* What is needed: Rewrite the text of all the records, changing every "Поиск" to "Найти" and keeping everything else the same. Leave out the pictures.

* Provided data:
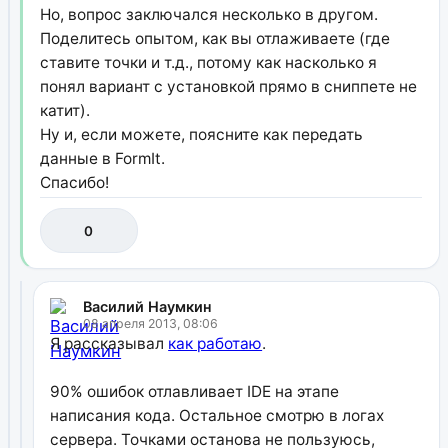
Но, вопрос заключался несколько в другом.
Поделитесь опытом, как вы отлаживаете (где
ставите точки и т.д., потому как насколько я
понял вариант с установкой прямо в сниппете не
катит).
Ну и, если можете, поясните как передать
данные в FormIt.
Спасибо!
0
Василий Наумкин
08 апреля 2013, 08:06
Я рассказывал
как работаю
.
90% ошибок отлавливает IDE на этапе
написания кода. Остальное смотрю в логах
сервера. Точками останова не пользуюсь,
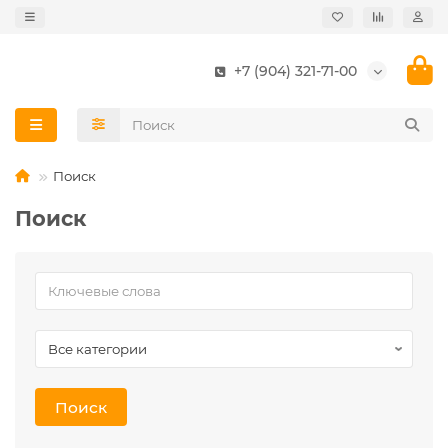
+7 (904) 321-71-00
Поиск
Поиск
Поиск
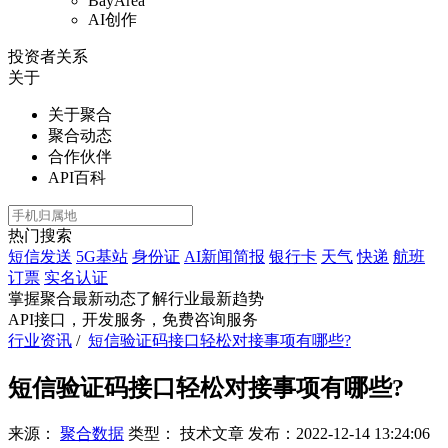
BayArea
AI创作
投资者关系
关于
关于聚合
聚合动态
合作伙伴
API百科
热门搜索
短信发送
5G基站
身份证
AI新闻简报
银行卡
天气
快递
航班
订票
实名认证
掌握聚合最新动态
了解行业最新趋势
API接口，开发服务，免费咨询服务
行业资讯
/
短信验证码接口轻松对接事项有哪些?
短信验证码接口轻松对接事项有哪些?
来源：
聚合数据
类型：
技术文章
发布：
2022-12-14 13:24:06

* Exercise answer:
Но, вопрос заключался несколько в другом.
Поделитесь опытом, как вы отлаживаете (где
ставите точки и т.д., потому как насколько я
понял вариант с установкой прямо в сниппете не
катит).
Ну и, если можете, поясните как передать
данные в FormIt.
Спасибо!
0
Василий Наумкин
08 апреля 2013, 08:06
Я рассказывал
как работаю
.
90% ошибок отлавливает IDE на этапе
написания кода. Остальное смотрю в логах
сервера. Точками останова не пользуюсь,
+7 (904) 321-71-00
Найти
Найти
Найти
BayArea
AI创作
投资者关系
关于
关于聚合
聚合动态
合作伙伴
API百科
热门搜索
短信发送
5G基站
身份证
AI新闻简报
银行卡
天气
快递
航班
订票
实名认证
掌握聚合最新动态
了解行业最新趋势
API接口，开发服务，免费咨询服务
行业资讯
/
短信验证码接口轻松对接事项有哪些?
短信验证码接口轻松对接事项有哪些?
来源：
聚合数据
类型：
技术文章
发布：
2022-12-14 13:24:06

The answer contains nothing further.